[What is expected]
Copy out again, unchanged, the line that contains "For every layout" and every line after it down to the last line of the data.

*** Information shown ***

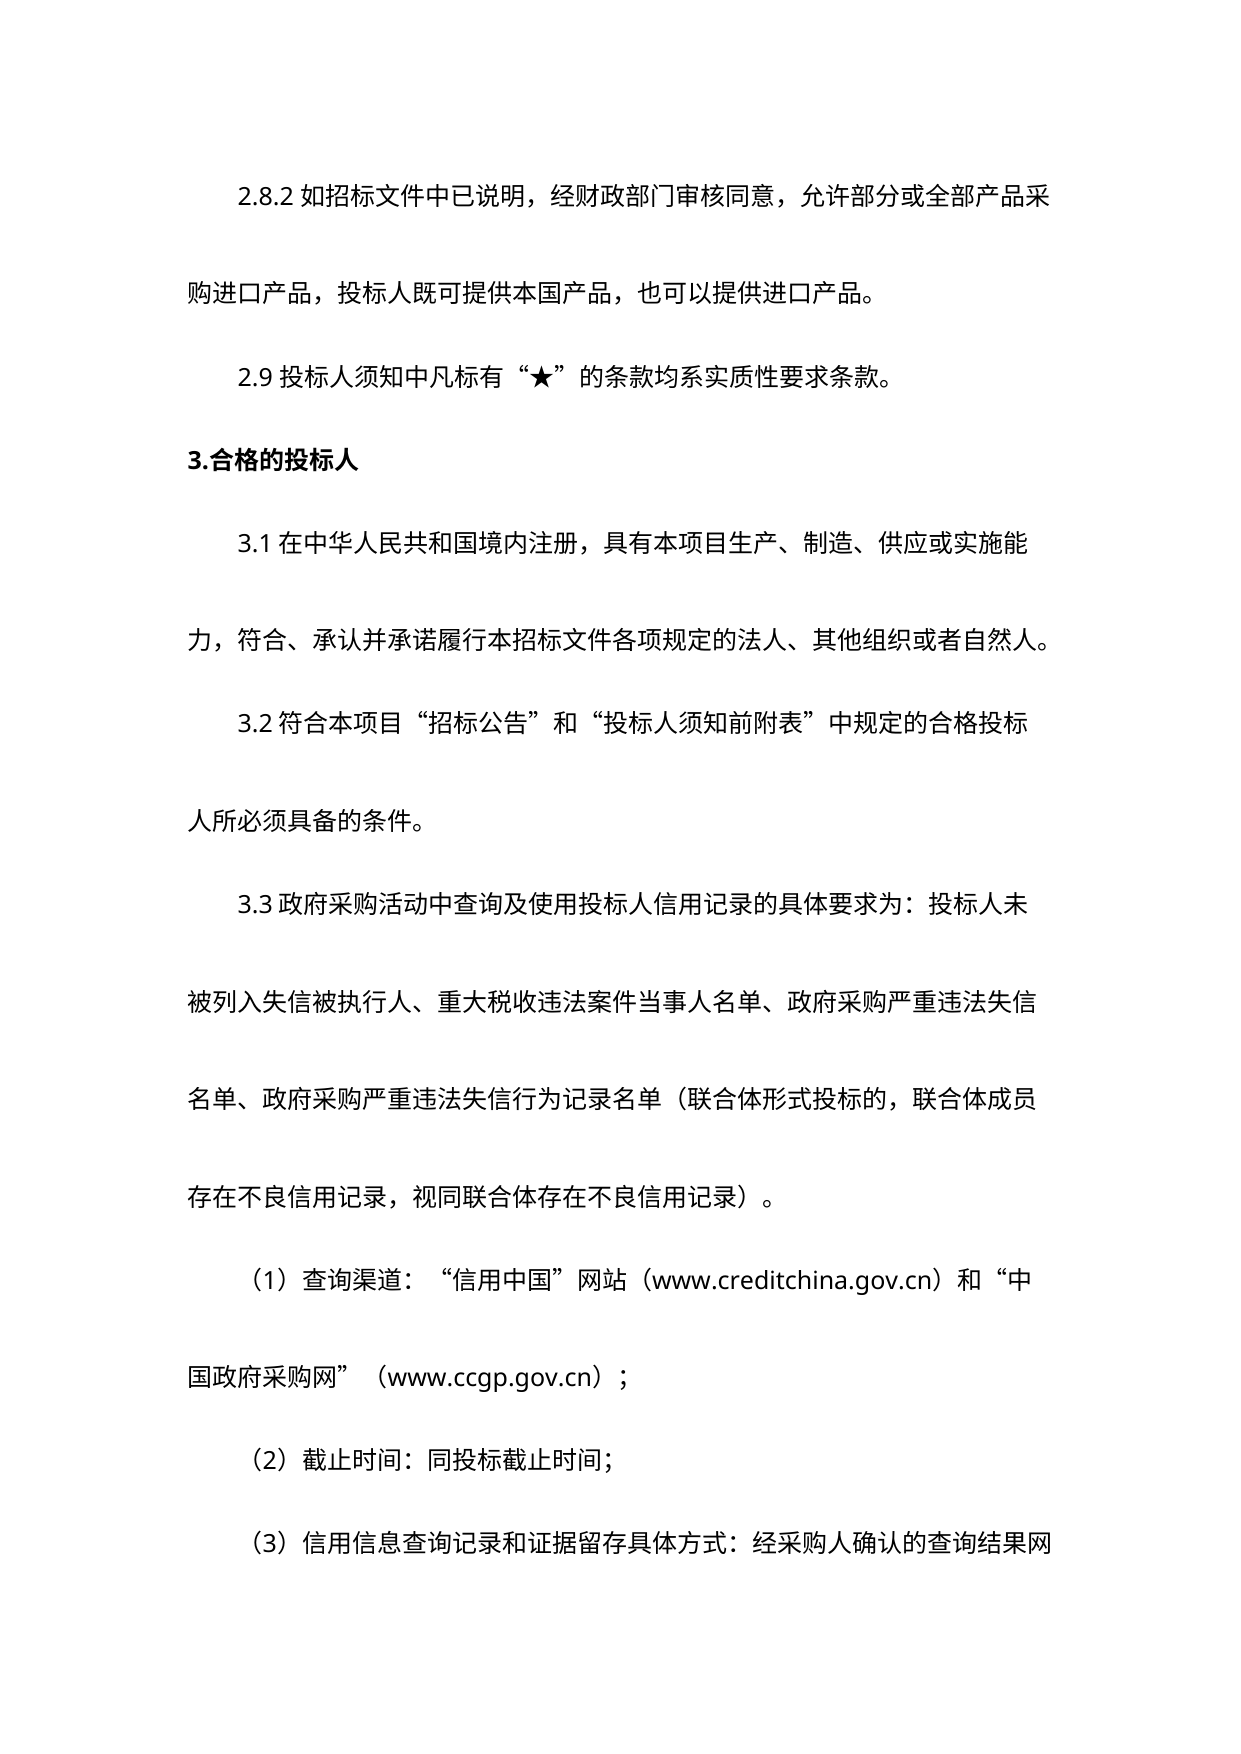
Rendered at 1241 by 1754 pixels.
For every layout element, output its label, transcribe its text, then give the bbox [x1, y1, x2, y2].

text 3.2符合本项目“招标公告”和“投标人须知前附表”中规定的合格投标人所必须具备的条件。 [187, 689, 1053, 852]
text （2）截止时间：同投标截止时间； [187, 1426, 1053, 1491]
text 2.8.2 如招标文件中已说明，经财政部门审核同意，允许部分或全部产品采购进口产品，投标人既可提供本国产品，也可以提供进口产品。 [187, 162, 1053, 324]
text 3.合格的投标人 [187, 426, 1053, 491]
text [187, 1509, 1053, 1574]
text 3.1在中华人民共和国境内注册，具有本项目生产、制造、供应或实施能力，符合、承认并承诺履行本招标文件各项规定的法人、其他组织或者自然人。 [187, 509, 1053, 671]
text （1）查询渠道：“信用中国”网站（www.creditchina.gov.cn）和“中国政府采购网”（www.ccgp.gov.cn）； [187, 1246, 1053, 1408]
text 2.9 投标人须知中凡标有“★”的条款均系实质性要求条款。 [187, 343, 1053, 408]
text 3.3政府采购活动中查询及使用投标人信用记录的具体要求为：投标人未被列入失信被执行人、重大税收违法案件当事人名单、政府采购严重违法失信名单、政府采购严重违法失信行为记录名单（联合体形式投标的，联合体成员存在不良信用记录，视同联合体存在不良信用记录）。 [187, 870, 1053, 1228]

*** End of Information shown ***

[Result]
For every layout element, output its label, transcribe its text, then give the bbox [x1, y1, x2, y2].

text 3.2符合本项目“招标公告”和“投标人须知前附表”中规定的合格投标人所必须具备的条件。 [187, 689, 1053, 852]
text （2）截止时间：同投标截止时间； [187, 1426, 1053, 1491]
text 2.8.2 如招标文件中已说明，经财政部门审核同意，允许部分或全部产品采购进口产品，投标人既可提供本国产品，也可以提供进口产品。 [187, 162, 1053, 324]
text 3.合格的投标人 [187, 426, 1053, 491]
text [187, 1509, 1053, 1574]
text 3.1在中华人民共和国境内注册，具有本项目生产、制造、供应或实施能力，符合、承认并承诺履行本招标文件各项规定的法人、其他组织或者自然人。 [187, 509, 1053, 671]
text （1）查询渠道：“信用中国”网站（www.creditchina.gov.cn）和“中国政府采购网”（www.ccgp.gov.cn）； [187, 1246, 1053, 1408]
text 2.9 投标人须知中凡标有“★”的条款均系实质性要求条款。 [187, 343, 1053, 408]
text 3.3政府采购活动中查询及使用投标人信用记录的具体要求为：投标人未被列入失信被执行人、重大税收违法案件当事人名单、政府采购严重违法失信名单、政府采购严重违法失信行为记录名单（联合体形式投标的，联合体成员存在不良信用记录，视同联合体存在不良信用记录）。 [187, 870, 1053, 1228]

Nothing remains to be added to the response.